# Iteration in Python


## Range objects


In [451]:
my_range = range(10)

In [452]:
print(type(my_range))

<class 'range'>


In [453]:
print(my_range)

range(0, 10)


In [454]:
print(list(my_range))

[0, 1, 2, 3, 4, 5, 6, 7, 8, 9]


In [455]:
print(my_range[2])

2


In [456]:
import collections.abc

In [457]:
print(f"Are ranges iterables? {isinstance(
    my_range, collections.abc.Iterable)}")
print(f"Are ranges iterators?  {isinstance(
    my_range, collections.abc.Iterator)}")

Are ranges iterables? True
Are ranges iterators?  False


In [458]:
print(f"Does calling iter() on a range return the same object each time? {
      iter(my_range) == iter(my_range)}")

Does calling iter() on a range return the same object each time? False


In [459]:
my_generator_expression = (x for x in range(10))

In [460]:
print(type(my_generator_expression))

<class 'generator'>


In [461]:
try:
    print(my_generator_expression[0])
except TypeError as e:
    print(e)

'generator' object is not subscriptable


In [462]:
print(f"Are generators iterables? {isinstance(
    my_generator_expression, collections.abc.Iterable)}")
print(f"Are ranges iterators?  {isinstance(
    my_generator_expression, collections.abc.Iterator)}")

Are generators iterables? True
Are ranges iterators?  True


In [463]:
print(f"Does calling iter() on a generator return the same object each time? {
      iter(my_generator_expression) == iter(my_generator_expression)}")

Does calling iter() on a generator return the same object each time? True


In [464]:
print(f"Does calling iter() on a generator just return itself? {
      iter(my_generator_expression) == my_generator_expression}")

**Items in a dataset:**
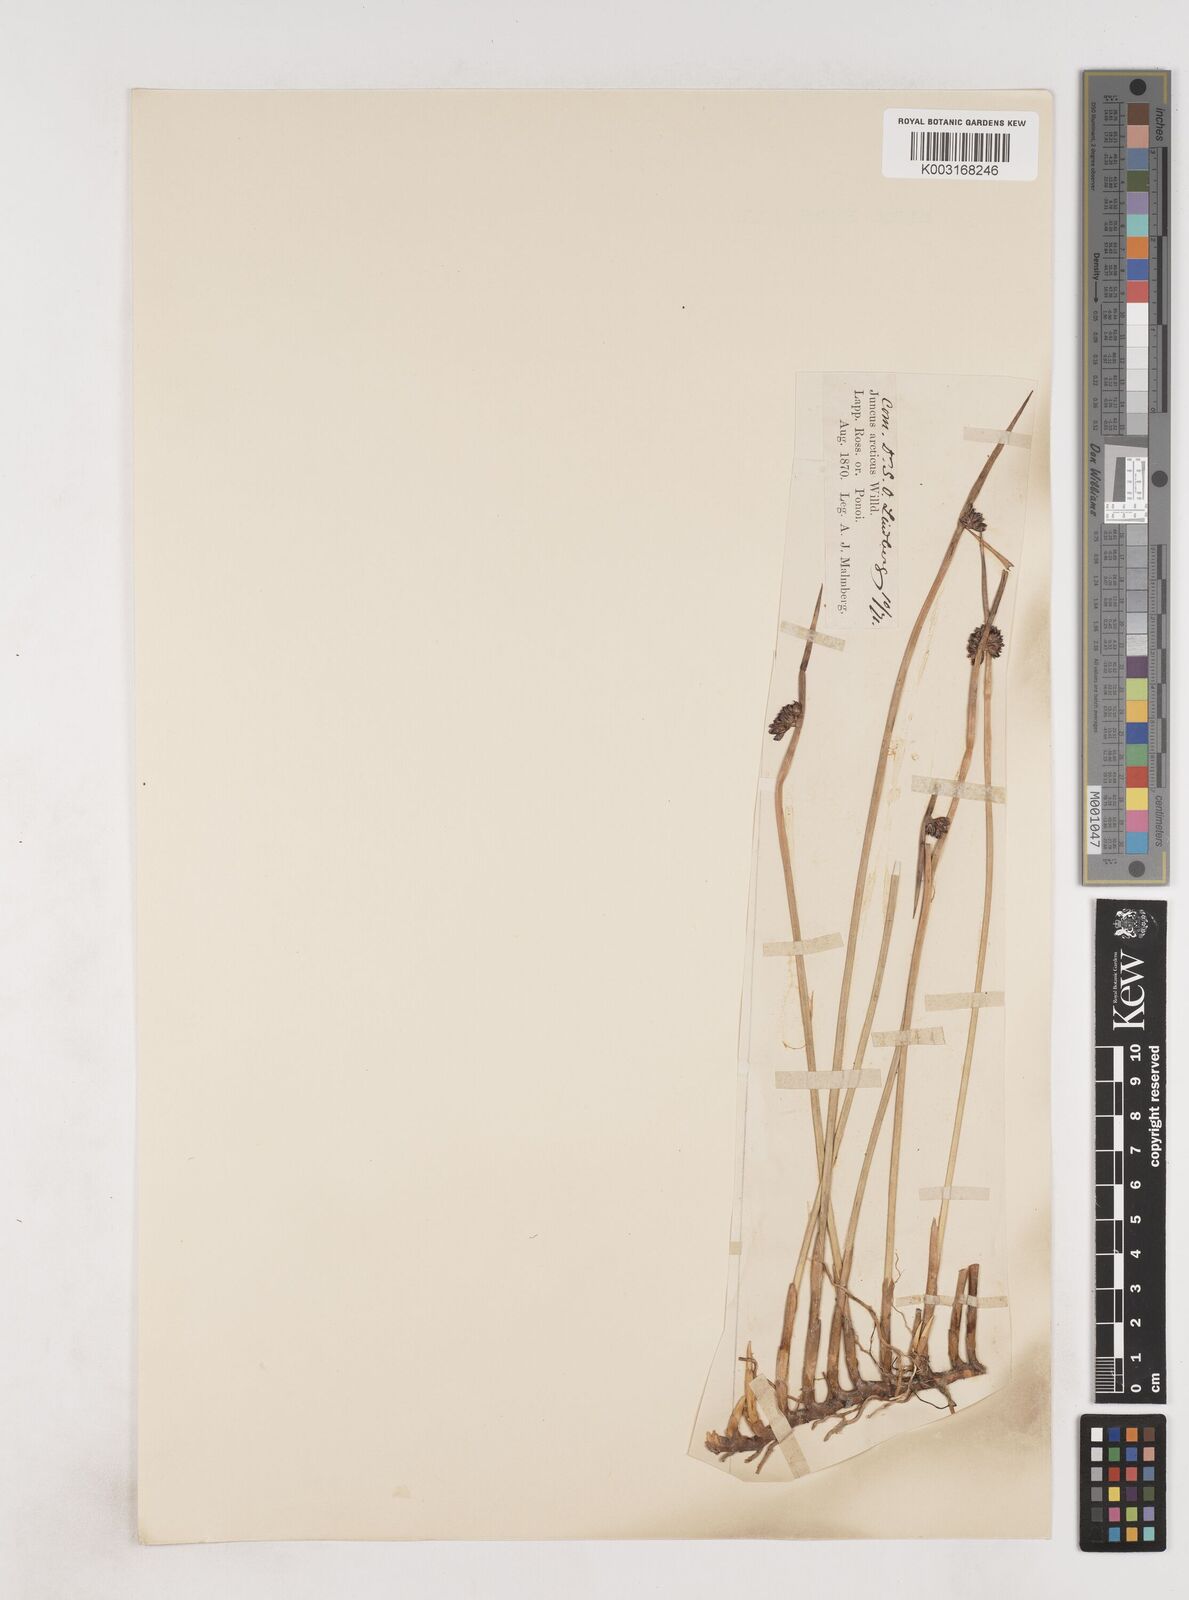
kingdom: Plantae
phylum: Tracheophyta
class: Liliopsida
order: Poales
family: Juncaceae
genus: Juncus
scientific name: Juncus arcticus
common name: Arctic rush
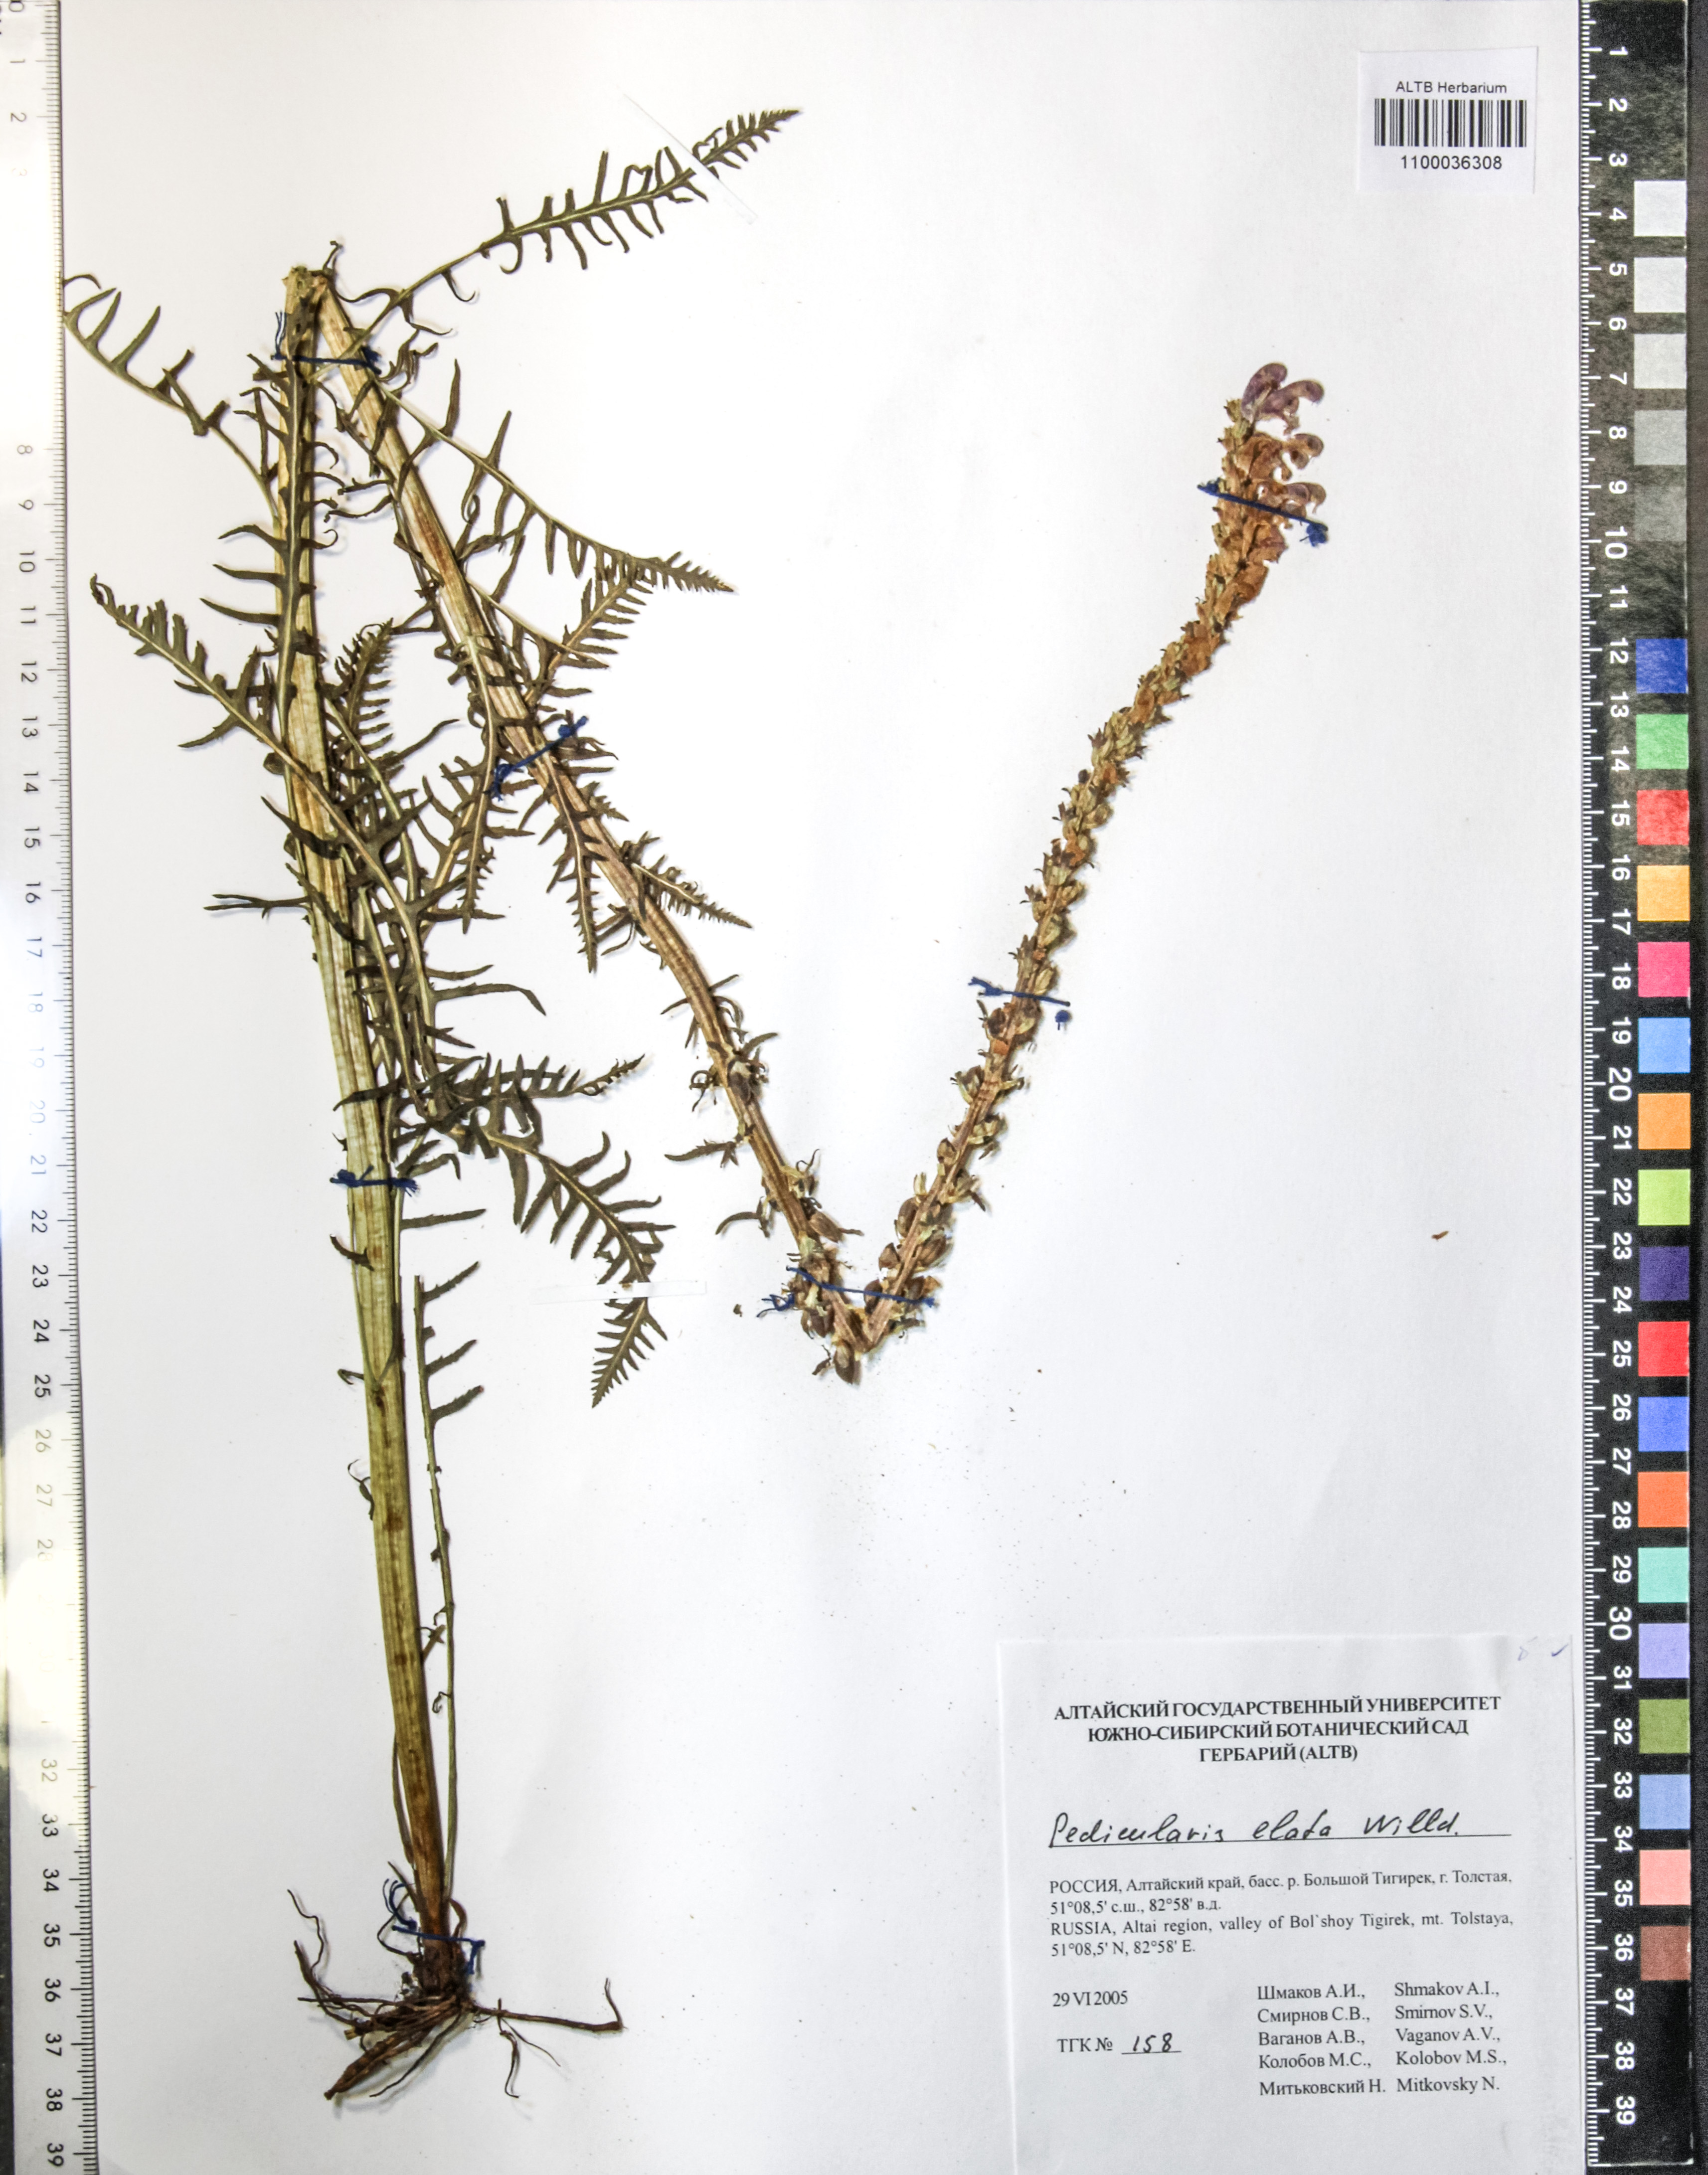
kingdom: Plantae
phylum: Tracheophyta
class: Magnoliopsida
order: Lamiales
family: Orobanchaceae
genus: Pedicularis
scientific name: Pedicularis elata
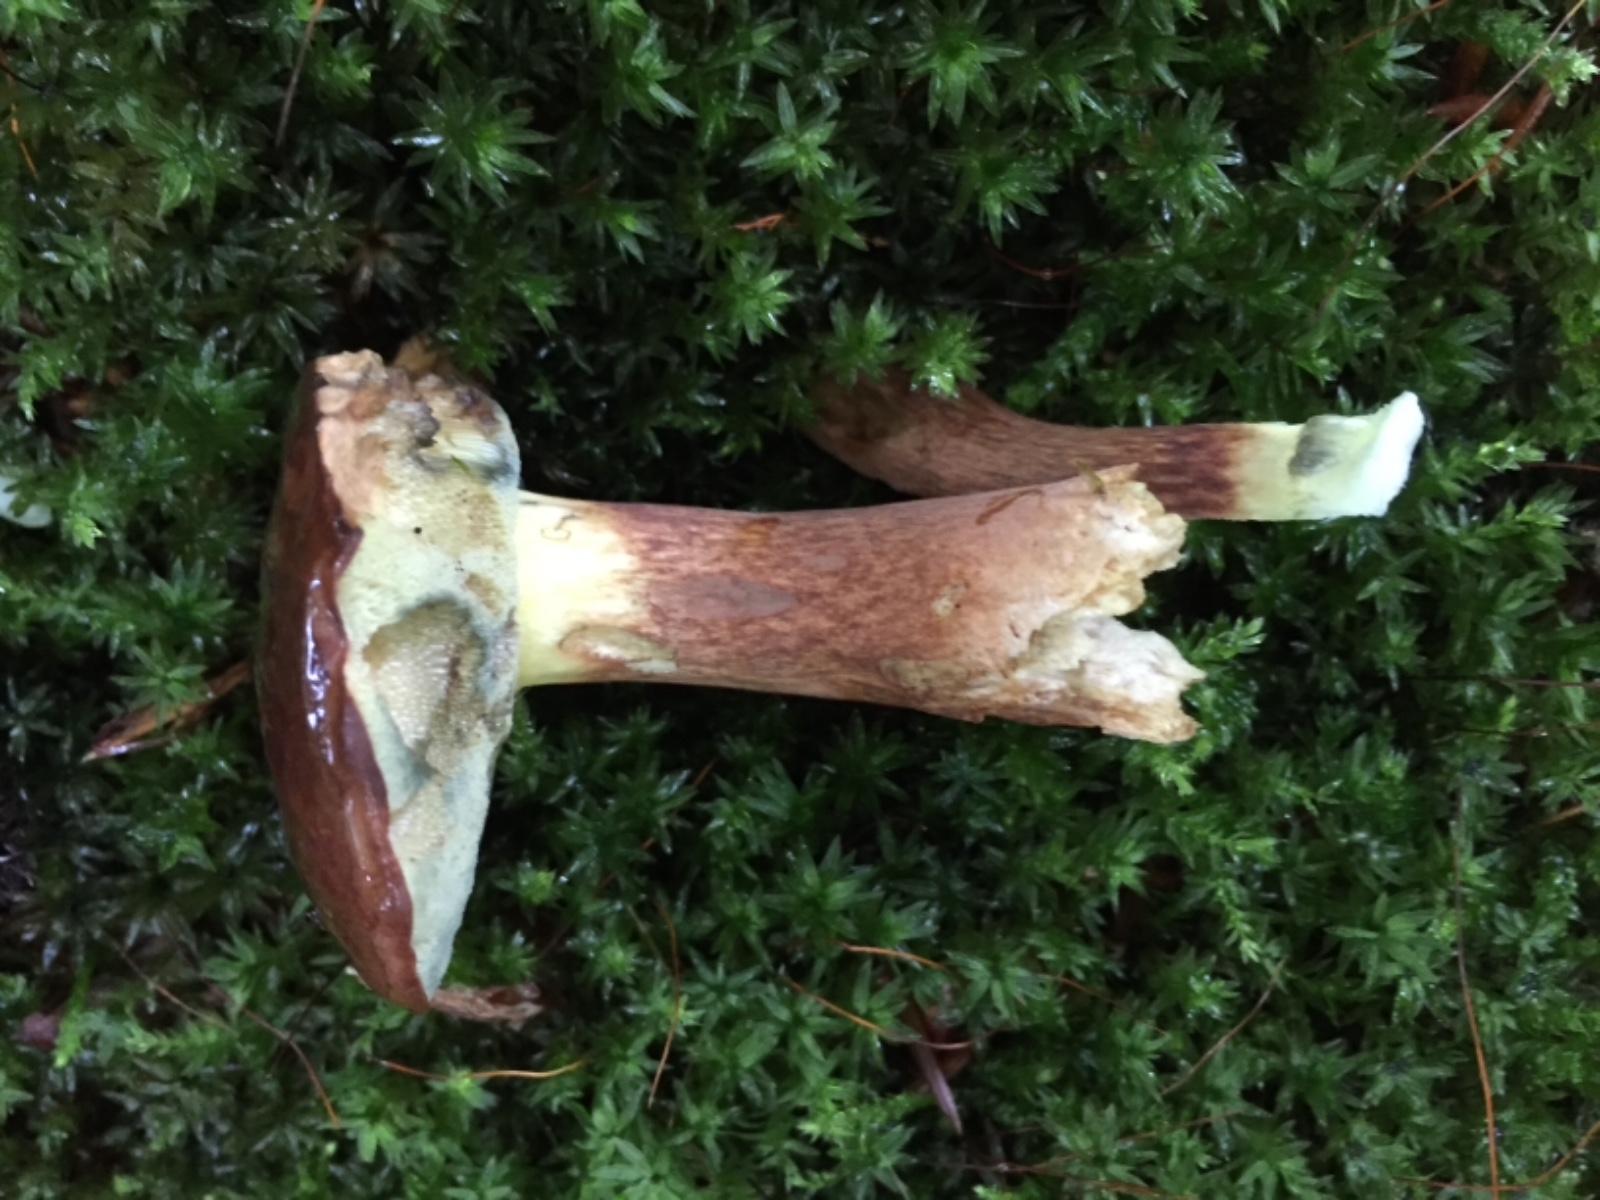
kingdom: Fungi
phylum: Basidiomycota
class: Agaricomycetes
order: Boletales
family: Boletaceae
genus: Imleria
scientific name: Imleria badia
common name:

**TASKS FOR THIS EXERCISE:**
1. On the Python iteration page, what error message is printed when the code tries to index the generator expression?
2. Rewrite everything in the listing from the line "phylum: Basidiomycota" down through the end of the listing, changing "common name" to "vernacular name" and leaving all else as it is.

**EXERCISE SOLUTIONS:**
1. 'generator' object is not subscriptable

2.
phylum: Basidiomycota
class: Agaricomycetes
order: Boletales
family: Boletaceae
genus: Imleria
scientific name: Imleria badia
vernacular name:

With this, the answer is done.